When a French cartoonist comes to stay at the rundown guesthouse the narrator works at, the two find themselves attracted to each other. But the chill and damp that saturate the book are central to its meaning. It’s a beach town that is bustling in the summer it also sits just more than 35 miles away from the border with North Korea, and “electrified barbed wire fencing” lines the shore.

winter in sokcho elisa shua dusapin

“There wasn’t much to do in the winter” in Sokcho, South Korea, the unnamed narrator points out at the beginning of this compact, vivid novel. Winter in Sokcho, by Elisa Shua Dusapin (translated by Aneesa Abbas Higgins) The believable illusion of a well-written setting is crucial to the workings of storytelling, as Eudora Welty argues in her essay “Place in Fiction.” (Her Collected Stories is included in the list below.) “Fiction is all bound up in the local,” she writes, because “ feelings are bound up in place.” The books in this list meld the particular-the quality of the air, say, in Zambia’s Lusaka or the Sahara or a Finnish island-with the abstract and timeless in short, they capture what it’s like to be alive. That is the power of place in literature, and the closest that prose comes to a magic trick: The best writers can transport you to an utterly different time and location, and convince you that you can see it. I’ve never been to New Mexico, but I’m half-convinced I have by the clarity of these mental images. In the novel’s opening pages, a man winds his way through an endless landscape of conical red hills, so alike that “he seemed to be wandering in some geometrical nightmare.” Later, the bishop rides through the country and notices that the world is like a giant mirror: “Every mesa was duplicated by a cloud mesa, like a reflection, which lay motionless above it or moved slowly up from behind it.” But what remain indelible are two oddly mathematical vistas.

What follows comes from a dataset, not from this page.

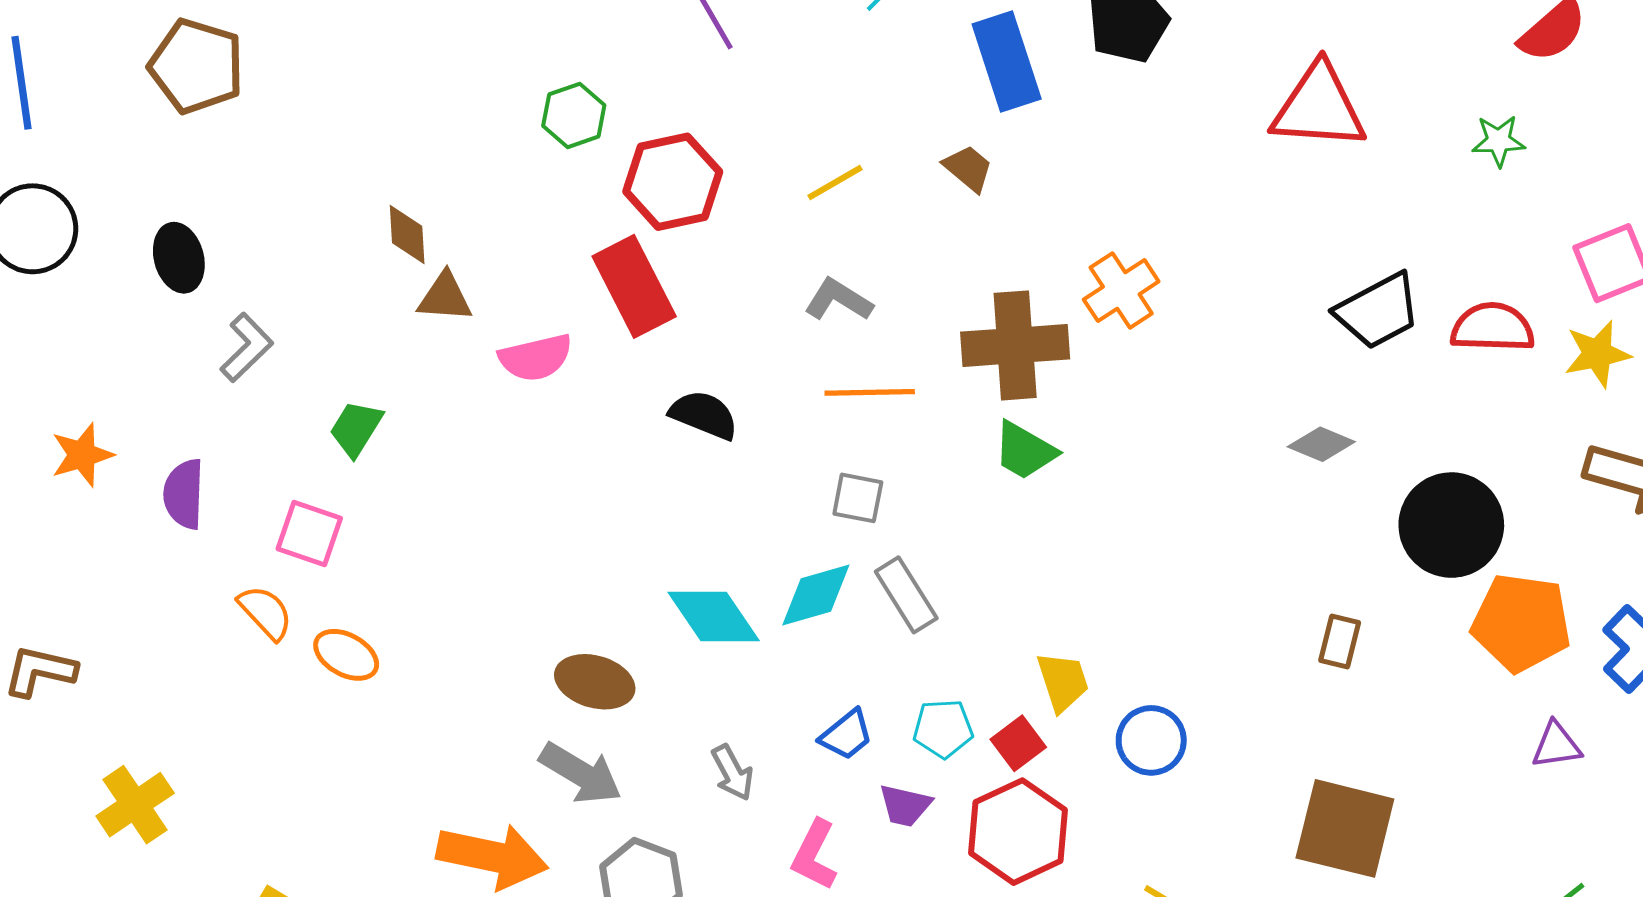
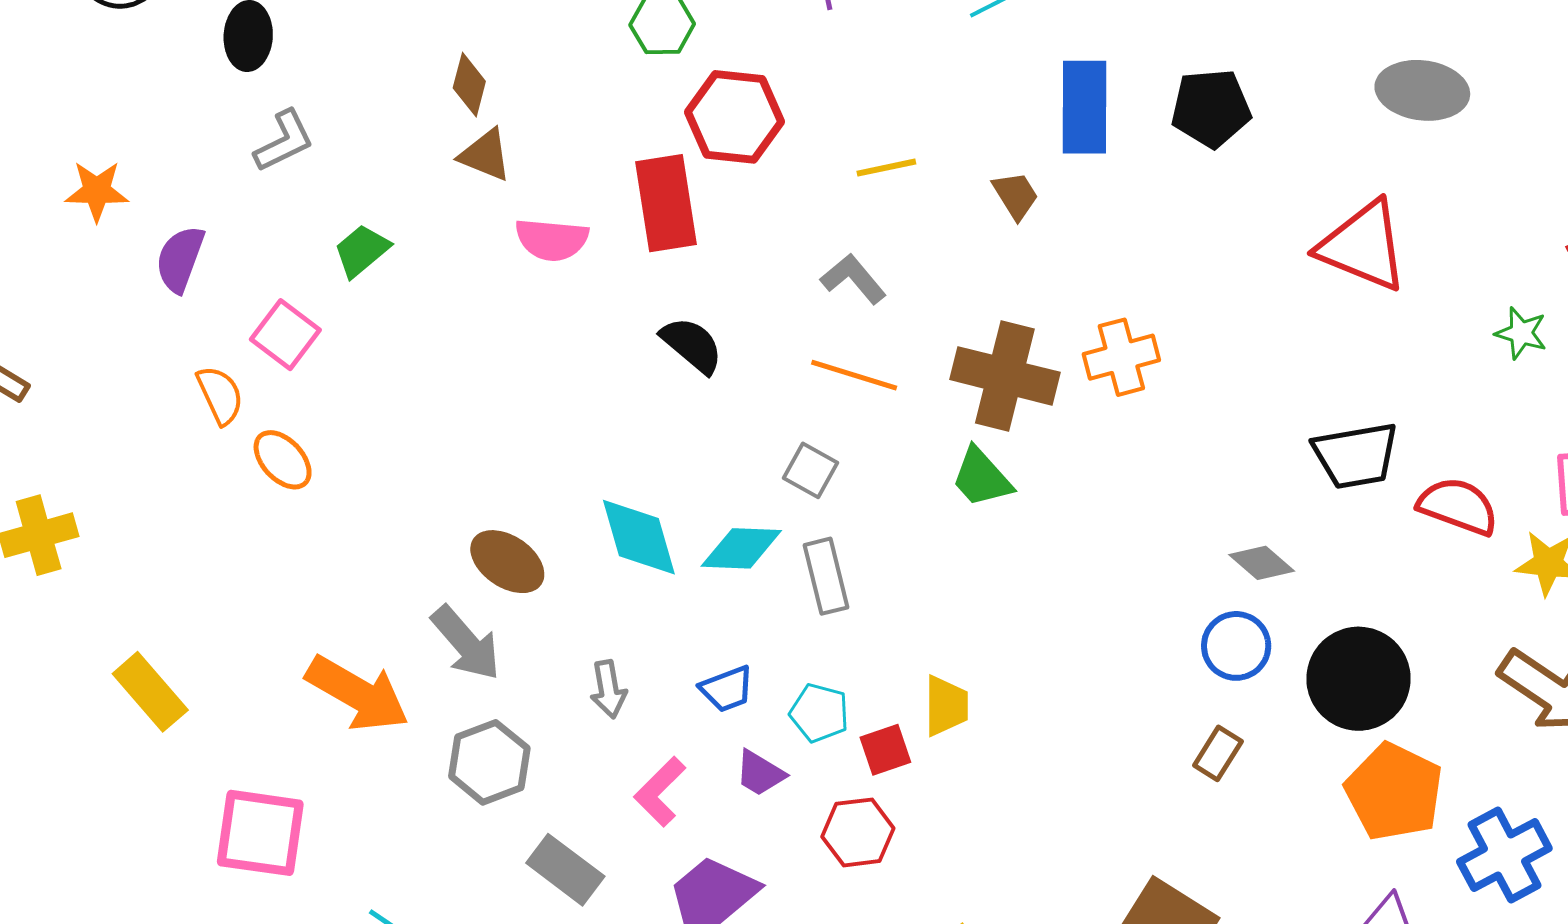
blue circle: (1151, 740) -> (1236, 646), moved
red hexagon: (1018, 832) -> (858, 832), size x0.7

winter in sokcho elisa shua dusapin

I have a sense that it involves a young priest rising through the ranks of the Catholic Church as New Mexico is flooded by settlers, and I also know that-spoiler alert!-he dies at the end.

winter in sokcho elisa shua dusapin

Much of the plot of Willa Cather’s Death Comes for the Archbishop is lost to me, though I consider it one of my favorite books.